RECORD EXTRACTS -

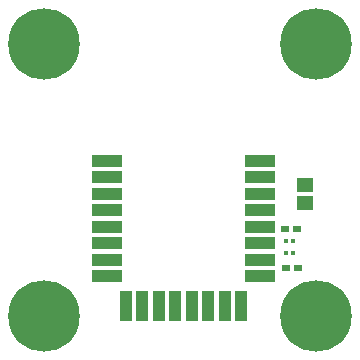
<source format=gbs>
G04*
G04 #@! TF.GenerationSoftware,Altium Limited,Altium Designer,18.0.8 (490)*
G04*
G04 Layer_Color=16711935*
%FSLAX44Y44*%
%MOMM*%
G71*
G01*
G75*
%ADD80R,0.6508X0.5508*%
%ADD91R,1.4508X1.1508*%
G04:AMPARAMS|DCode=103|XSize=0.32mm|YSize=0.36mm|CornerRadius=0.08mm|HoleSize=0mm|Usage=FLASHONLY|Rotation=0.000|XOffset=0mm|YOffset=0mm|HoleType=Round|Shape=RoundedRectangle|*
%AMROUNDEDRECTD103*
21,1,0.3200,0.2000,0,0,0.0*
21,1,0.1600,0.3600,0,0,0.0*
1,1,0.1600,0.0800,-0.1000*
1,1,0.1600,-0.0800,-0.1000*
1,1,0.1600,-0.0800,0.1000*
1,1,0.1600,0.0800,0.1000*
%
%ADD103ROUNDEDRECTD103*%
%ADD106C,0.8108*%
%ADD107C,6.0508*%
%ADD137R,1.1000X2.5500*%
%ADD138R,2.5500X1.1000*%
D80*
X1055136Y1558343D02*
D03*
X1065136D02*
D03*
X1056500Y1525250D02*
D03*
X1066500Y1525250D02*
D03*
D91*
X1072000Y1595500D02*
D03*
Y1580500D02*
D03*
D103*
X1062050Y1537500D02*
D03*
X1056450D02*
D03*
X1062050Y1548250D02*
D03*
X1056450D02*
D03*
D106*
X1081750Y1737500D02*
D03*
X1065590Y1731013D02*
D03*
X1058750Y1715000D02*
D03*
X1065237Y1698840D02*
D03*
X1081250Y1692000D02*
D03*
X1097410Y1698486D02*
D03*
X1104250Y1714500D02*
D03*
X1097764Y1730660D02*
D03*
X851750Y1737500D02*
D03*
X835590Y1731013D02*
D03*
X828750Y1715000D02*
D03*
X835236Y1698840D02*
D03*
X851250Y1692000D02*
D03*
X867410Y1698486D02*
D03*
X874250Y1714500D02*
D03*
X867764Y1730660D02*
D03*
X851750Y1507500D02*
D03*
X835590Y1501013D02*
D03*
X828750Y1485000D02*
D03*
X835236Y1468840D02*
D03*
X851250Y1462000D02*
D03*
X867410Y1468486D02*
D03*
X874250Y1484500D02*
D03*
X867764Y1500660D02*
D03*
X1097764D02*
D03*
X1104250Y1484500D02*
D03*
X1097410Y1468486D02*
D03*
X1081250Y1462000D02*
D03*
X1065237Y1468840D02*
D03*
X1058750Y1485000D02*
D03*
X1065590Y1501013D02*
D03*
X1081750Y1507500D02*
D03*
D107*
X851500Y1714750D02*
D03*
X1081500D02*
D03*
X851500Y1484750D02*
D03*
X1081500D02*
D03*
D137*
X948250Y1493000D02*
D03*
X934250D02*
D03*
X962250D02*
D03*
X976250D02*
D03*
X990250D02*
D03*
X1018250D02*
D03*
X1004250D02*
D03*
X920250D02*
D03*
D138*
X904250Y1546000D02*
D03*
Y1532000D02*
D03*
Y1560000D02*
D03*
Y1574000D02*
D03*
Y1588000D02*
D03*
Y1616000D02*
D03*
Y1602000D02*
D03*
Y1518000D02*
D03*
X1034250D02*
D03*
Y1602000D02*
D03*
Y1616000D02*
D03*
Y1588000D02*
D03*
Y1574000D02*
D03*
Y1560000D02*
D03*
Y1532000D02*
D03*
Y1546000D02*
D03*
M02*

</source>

TRY IT - The whole listing, minus its images, should be repeated exactly.

SOLUTION TO THIS TASK -
<source format=gbs>
G04*
G04 #@! TF.GenerationSoftware,Altium Limited,Altium Designer,18.0.8 (490)*
G04*
G04 Layer_Color=16711935*
%FSLAX44Y44*%
%MOMM*%
G71*
G01*
G75*
%ADD80R,0.6508X0.5508*%
%ADD91R,1.4508X1.1508*%
G04:AMPARAMS|DCode=103|XSize=0.32mm|YSize=0.36mm|CornerRadius=0.08mm|HoleSize=0mm|Usage=FLASHONLY|Rotation=0.000|XOffset=0mm|YOffset=0mm|HoleType=Round|Shape=RoundedRectangle|*
%AMROUNDEDRECTD103*
21,1,0.3200,0.2000,0,0,0.0*
21,1,0.1600,0.3600,0,0,0.0*
1,1,0.1600,0.0800,-0.1000*
1,1,0.1600,-0.0800,-0.1000*
1,1,0.1600,-0.0800,0.1000*
1,1,0.1600,0.0800,0.1000*
%
%ADD103ROUNDEDRECTD103*%
%ADD106C,0.8108*%
%ADD107C,6.0508*%
%ADD137R,1.1000X2.5500*%
%ADD138R,2.5500X1.1000*%
D80*
X1055136Y1558343D02*
D03*
X1065136D02*
D03*
X1056500Y1525250D02*
D03*
X1066500Y1525250D02*
D03*
D91*
X1072000Y1595500D02*
D03*
Y1580500D02*
D03*
D103*
X1062050Y1537500D02*
D03*
X1056450D02*
D03*
X1062050Y1548250D02*
D03*
X1056450D02*
D03*
D106*
X1081750Y1737500D02*
D03*
X1065590Y1731013D02*
D03*
X1058750Y1715000D02*
D03*
X1065237Y1698840D02*
D03*
X1081250Y1692000D02*
D03*
X1097410Y1698486D02*
D03*
X1104250Y1714500D02*
D03*
X1097764Y1730660D02*
D03*
X851750Y1737500D02*
D03*
X835590Y1731013D02*
D03*
X828750Y1715000D02*
D03*
X835236Y1698840D02*
D03*
X851250Y1692000D02*
D03*
X867410Y1698486D02*
D03*
X874250Y1714500D02*
D03*
X867764Y1730660D02*
D03*
X851750Y1507500D02*
D03*
X835590Y1501013D02*
D03*
X828750Y1485000D02*
D03*
X835236Y1468840D02*
D03*
X851250Y1462000D02*
D03*
X867410Y1468486D02*
D03*
X874250Y1484500D02*
D03*
X867764Y1500660D02*
D03*
X1097764D02*
D03*
X1104250Y1484500D02*
D03*
X1097410Y1468486D02*
D03*
X1081250Y1462000D02*
D03*
X1065237Y1468840D02*
D03*
X1058750Y1485000D02*
D03*
X1065590Y1501013D02*
D03*
X1081750Y1507500D02*
D03*
D107*
X851500Y1714750D02*
D03*
X1081500D02*
D03*
X851500Y1484750D02*
D03*
X1081500D02*
D03*
D137*
X948250Y1493000D02*
D03*
X934250D02*
D03*
X962250D02*
D03*
X976250D02*
D03*
X990250D02*
D03*
X1018250D02*
D03*
X1004250D02*
D03*
X920250D02*
D03*
D138*
X904250Y1546000D02*
D03*
Y1532000D02*
D03*
Y1560000D02*
D03*
Y1574000D02*
D03*
Y1588000D02*
D03*
Y1616000D02*
D03*
Y1602000D02*
D03*
Y1518000D02*
D03*
X1034250D02*
D03*
Y1602000D02*
D03*
Y1616000D02*
D03*
Y1588000D02*
D03*
Y1574000D02*
D03*
Y1560000D02*
D03*
Y1532000D02*
D03*
Y1546000D02*
D03*
M02*

</source>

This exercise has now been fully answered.